GIVEN ENTRIES:
━━━━━━━━━━━━━━━━━━━━━━━━━━━━━━

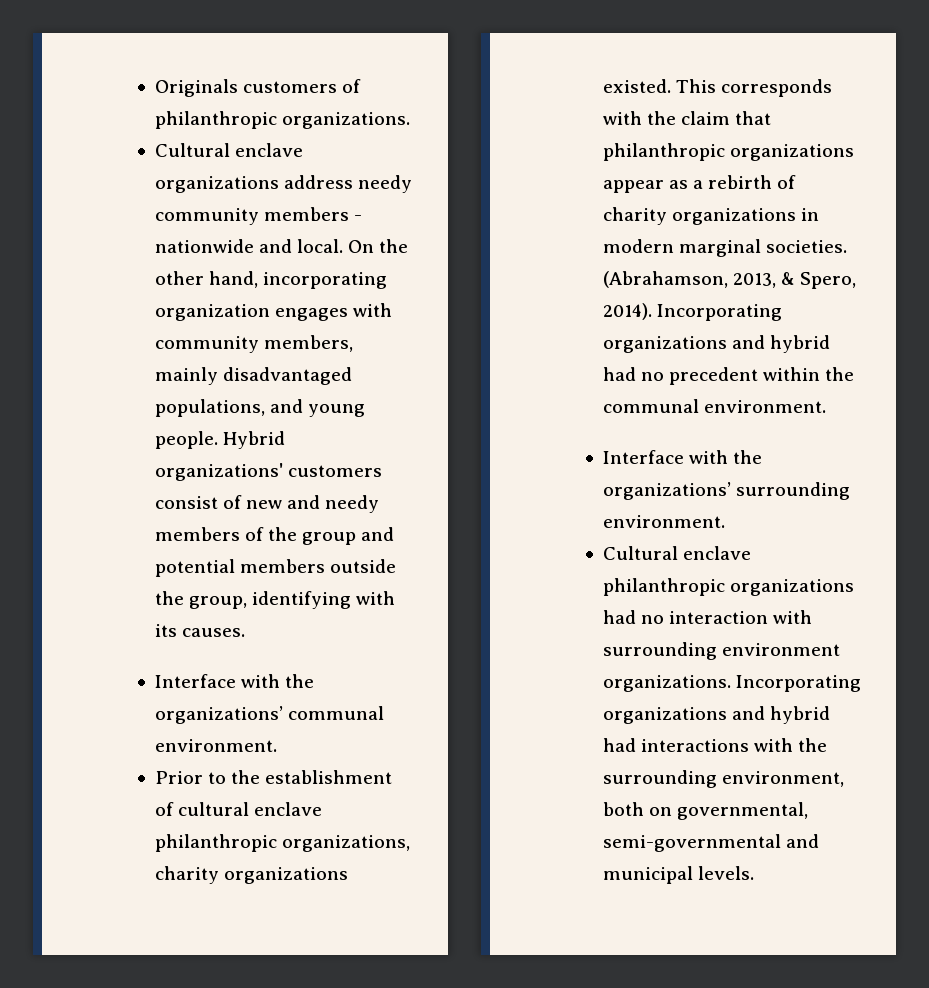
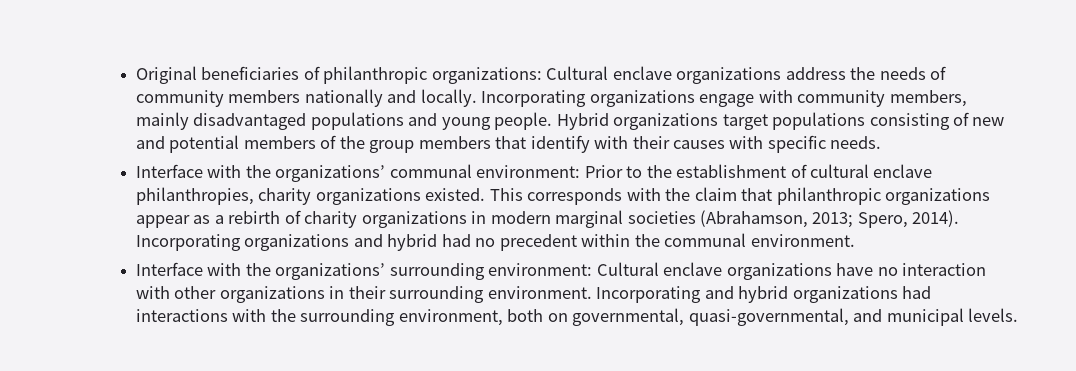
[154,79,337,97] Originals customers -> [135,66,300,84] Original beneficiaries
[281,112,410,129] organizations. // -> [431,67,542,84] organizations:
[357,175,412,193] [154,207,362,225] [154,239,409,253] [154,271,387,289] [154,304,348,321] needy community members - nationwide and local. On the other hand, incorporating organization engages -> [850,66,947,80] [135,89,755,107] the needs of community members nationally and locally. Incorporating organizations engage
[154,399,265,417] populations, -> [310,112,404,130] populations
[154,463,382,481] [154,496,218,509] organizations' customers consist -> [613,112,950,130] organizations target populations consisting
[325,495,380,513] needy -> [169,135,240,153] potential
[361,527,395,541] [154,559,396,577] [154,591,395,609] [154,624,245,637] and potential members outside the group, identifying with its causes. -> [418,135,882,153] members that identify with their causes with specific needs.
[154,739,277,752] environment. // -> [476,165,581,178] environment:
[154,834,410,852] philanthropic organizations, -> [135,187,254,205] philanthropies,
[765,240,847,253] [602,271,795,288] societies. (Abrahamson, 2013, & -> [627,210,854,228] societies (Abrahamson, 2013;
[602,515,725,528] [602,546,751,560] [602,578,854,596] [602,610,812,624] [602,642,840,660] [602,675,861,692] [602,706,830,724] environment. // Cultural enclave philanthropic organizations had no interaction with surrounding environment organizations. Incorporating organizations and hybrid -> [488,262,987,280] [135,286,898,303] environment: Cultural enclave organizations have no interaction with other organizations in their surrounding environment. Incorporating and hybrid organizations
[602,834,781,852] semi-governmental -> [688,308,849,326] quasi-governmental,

━━━━━━━━━━━━━━━━━━━━━━━━━━━━━━

PROBLEM DETAILS: Before answering, find the line with "[357,175,412,193] [154,207,362,225] [154,239,409,253]" in the records above; then reproduce exactly each line from the first through that line, leaving out pictures.

SOLUTION TO THE EXERCISE:
[154,79,337,97] Originals customers -> [135,66,300,84] Original beneficiaries
[281,112,410,129] organizations. // -> [431,67,542,84] organizations:
[357,175,412,193] [154,207,362,225] [154,239,409,253] [154,271,387,289] [154,304,348,321] needy community members - nationwide and local. On the other hand, incorporating organization engages -> [850,66,947,80] [135,89,755,107] the needs of community members nationally and locally. Incorporating organizations engage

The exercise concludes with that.